Bab 1; Merah dan Merah Muda

5 1 0
                                    

Bunga mawar kugenggam satu

Tak sadar tercucuk durinya

Katakanlah aku rindu

Tapi aku malu mengakuinya

*

Sudah seminggu aku tak melihat batang hidung Layla. Baik di perkebunan karet, gudang penyimpanan, bahkan di kediaman kakeknya. Padahal gadis itu bilang dia tinggal di sana. Selama itu juga aku memikirkan kalimat Mas Danang tempo hari, tentang lalat yang tidak akan pernah menjadi takdir sebuah mawar.

Aku hampir hilang akal, rasanya semua hal di dunia ini jadi rumit semenjak aku bertemu dengan Layla. Kawan-kawan sering meledekku sebab jarang andil dalam permainan petak umpet, aku lebih suka menyendiri. Di rumah, aku melamun dari pagi sampai malam, bahkan menolak ajakan Adi untuk memancing—aku pernah bilang kalau memancing adalah hobiku, kan?
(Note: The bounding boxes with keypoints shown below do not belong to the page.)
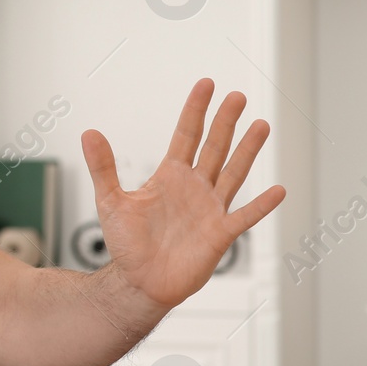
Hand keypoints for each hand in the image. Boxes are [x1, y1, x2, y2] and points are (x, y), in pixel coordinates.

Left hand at [81, 78, 285, 310]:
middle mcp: (193, 188)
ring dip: (247, 151)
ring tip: (262, 125)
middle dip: (225, 122)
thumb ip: (103, 167)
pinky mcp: (220, 234)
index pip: (186, 135)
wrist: (138, 282)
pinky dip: (261, 206)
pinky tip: (277, 190)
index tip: (207, 84)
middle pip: (214, 148)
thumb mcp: (110, 201)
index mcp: (169, 177)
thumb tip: (88, 133)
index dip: (195, 111)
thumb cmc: (126, 244)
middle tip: (238, 96)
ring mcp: (210, 209)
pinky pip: (244, 217)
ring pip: (233, 173)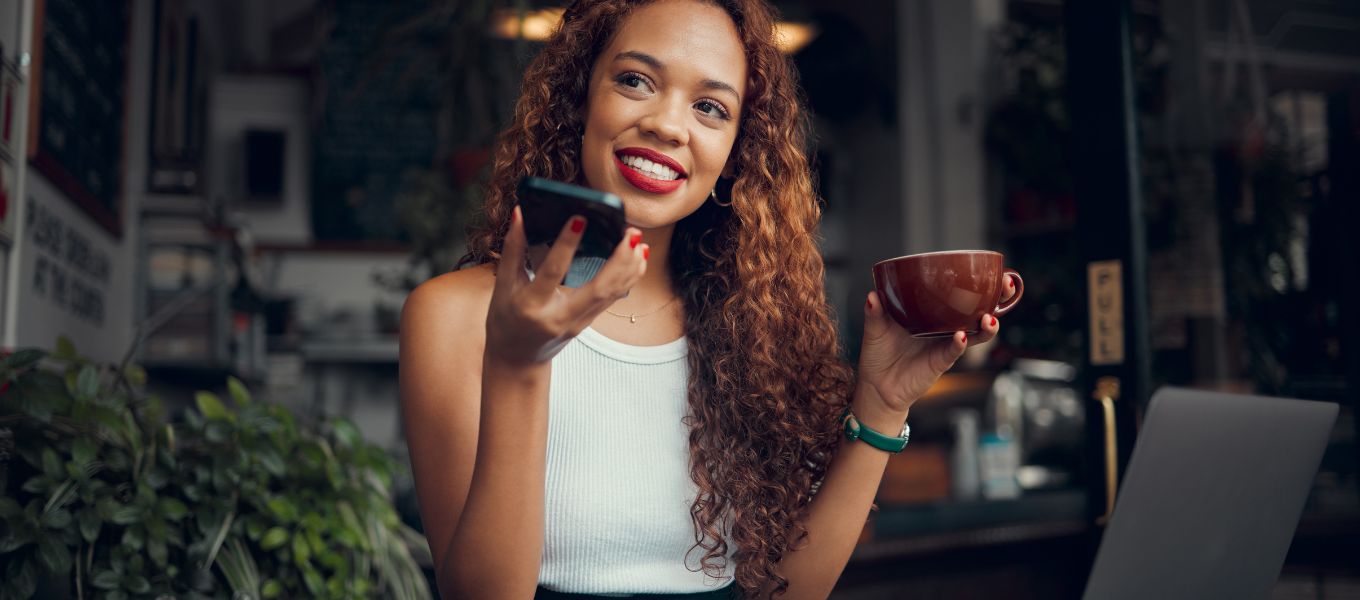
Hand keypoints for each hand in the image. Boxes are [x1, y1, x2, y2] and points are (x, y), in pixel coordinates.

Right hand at [484, 207, 647, 366]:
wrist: (516, 359)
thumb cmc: (505, 319)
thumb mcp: (502, 285)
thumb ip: (512, 249)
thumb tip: (520, 214)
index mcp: (532, 305)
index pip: (552, 271)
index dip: (565, 245)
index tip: (580, 219)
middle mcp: (559, 316)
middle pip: (598, 288)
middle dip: (619, 260)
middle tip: (630, 233)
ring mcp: (578, 322)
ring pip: (612, 293)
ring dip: (630, 266)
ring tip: (638, 240)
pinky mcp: (589, 322)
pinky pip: (613, 297)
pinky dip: (629, 276)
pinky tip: (639, 258)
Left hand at [855, 275, 1019, 414]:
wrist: (876, 386)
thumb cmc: (879, 355)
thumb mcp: (875, 328)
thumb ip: (875, 312)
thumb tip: (873, 294)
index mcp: (933, 314)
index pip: (962, 297)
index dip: (981, 285)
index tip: (997, 272)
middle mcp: (944, 328)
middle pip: (979, 312)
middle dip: (997, 300)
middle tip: (1006, 287)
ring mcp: (944, 345)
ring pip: (974, 333)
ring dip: (985, 326)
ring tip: (988, 319)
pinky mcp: (940, 362)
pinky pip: (953, 352)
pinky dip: (959, 344)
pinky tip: (961, 336)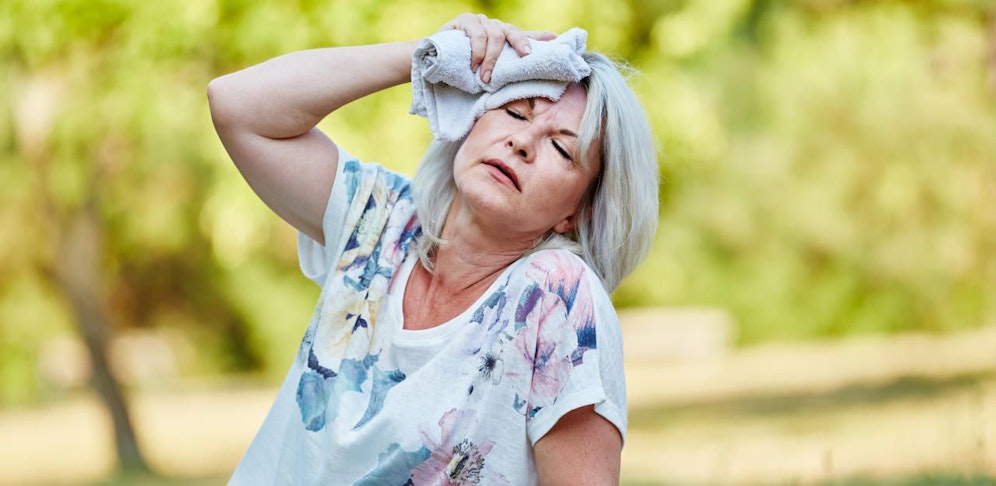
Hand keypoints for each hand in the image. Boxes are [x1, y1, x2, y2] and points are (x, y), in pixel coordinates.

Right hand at [440, 13, 555, 82]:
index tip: (556, 39)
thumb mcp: (485, 71)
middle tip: (525, 57)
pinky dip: (477, 51)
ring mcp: (479, 22)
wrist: (433, 61)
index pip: (524, 34)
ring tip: (485, 77)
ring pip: (494, 35)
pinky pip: (476, 34)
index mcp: (502, 37)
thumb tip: (522, 87)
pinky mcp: (464, 21)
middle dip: (521, 44)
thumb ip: (501, 72)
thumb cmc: (462, 68)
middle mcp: (493, 26)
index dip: (540, 36)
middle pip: (512, 32)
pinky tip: (473, 64)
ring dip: (491, 59)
Terlebih sekarang Bu Broto kerap kali menawarkan makanan gratis dari warungnya, ketika aku lewat sana untuk pergi ke tong sampah tempat pertama kali aku bertemu Layla. Apa beliau pikir aku ke sana karena menjadi semakin miskin? Ah, salahku juga. Tidak mungkin gadis secantik cucu pemilik perkebunan itu tiba-tiba nongkrong di area pembuangan sampah.

"Pram!" panggil seorang pemuda dengan seragam sekolah yang berantakan.

"Weii, Mar! Apa kabar? Lama ndak kelihatan," balasku, seketika menyungging senyum lebar.

"Baik. Kamu sendiri, bagaimana? Aku sudah lama ndak lihat kamu di toko Pak Bambang."

Ini Amar, teman seperjuanganku semasa SMP. Dia anak seorang pemilik restoran yang beroperasi di pusat kota, alasan kenapa dia memilih melanjutkan pendidikannya di sini tidak lain adalah karena orang tuanya ingin Amar turut dalam mengelola rumah makan yang berjalan di bawah pimpinan pamannya. Sehingga setelah lulus dari SMU nanti, ia bisa langsung terjun ke dunia bisnis kuliner.

"Oh, haha. Aku sibuk bantu masku di perkebunan, Mar. Lagipula, Pak Bambang sudah ndak ada ngabari aku lagi sejak beberapa hari lalu," jawabku seadanya. "Mungkin karena aku agak lalai, aku dua kali salah kasih pesanan orang."

Amar hanya mengangguk-angguk. Aku pun mengajaknya ke warung Bu Broto, duduk sebentar untuk mengobrol. Sejak resmi menjadi alumni SMP, aku dan Amar jarang bertemu. Kecuali ketika aku bekerja dengan Pak Bambang, pemilik toko bangunan di dekat rumah paman Amar. Biasanya beliau akan ke rumah saat ada karyawannya yang tidak hadir, atau saat toko terlalu ramai. Lalu, aku akan dengan senang hati datang, membantu mengerjakan beberapa pekerjaan yang membuat Pak Bambang kewalahan.

"Aku kangen banget sama kamu, Pram. Kapan, ya, terakhir kali kita mancing bareng?"

Aku tergelak, setelah itu Bu Broto datang dengan dua gelas es teh dan sepiring pisang goreng yang masih panas. Rampung mengucap terima kasih, aku melanjutkan percakapan dengan Amar. Jarang-jarang dia kemari, laki-laki ini serupa burung dalam sangkar emas. Kegiatannya banyak, pagi berangkat sekolah, sepulangnya dari sana langsung pergi ke rumah makan.

Sementara aku, bangun pagi untuk mengurus ayam di halaman belakang rumah, siangnya ikut Mas Danang, lalu malamnya melamun sambil menulis di buku diari. Aku tidak melanjutkan sekolahku seperti Amar, bukan apa-apa, hanya saja rasanya menyekolahkan Adi saja sudah berat bagi Mas Danang. Jadi aku tidak mau memberatkan pundaknya lagi. Apalagi ibuku tidak bekerja. Sejak kematian bapak, kami hanya bergantung pada gaji Mas Danang.

"Setahun lalu? Aku juga sudah lupa, hahaha."

Amar menyeruput tehnya, kemudian mengeluarkan sebungkus rokok. "Rokok, Pram?"

"Ah, ndak. Makasih." Sudah jadi kebiasaan laki-laki itu, merokok adalah solusi dari berisiknya kepala. Meski telah berkali-kali ditegur guru atau dihadiahi cambukan dari ayahnya, ia tetap saja begitu.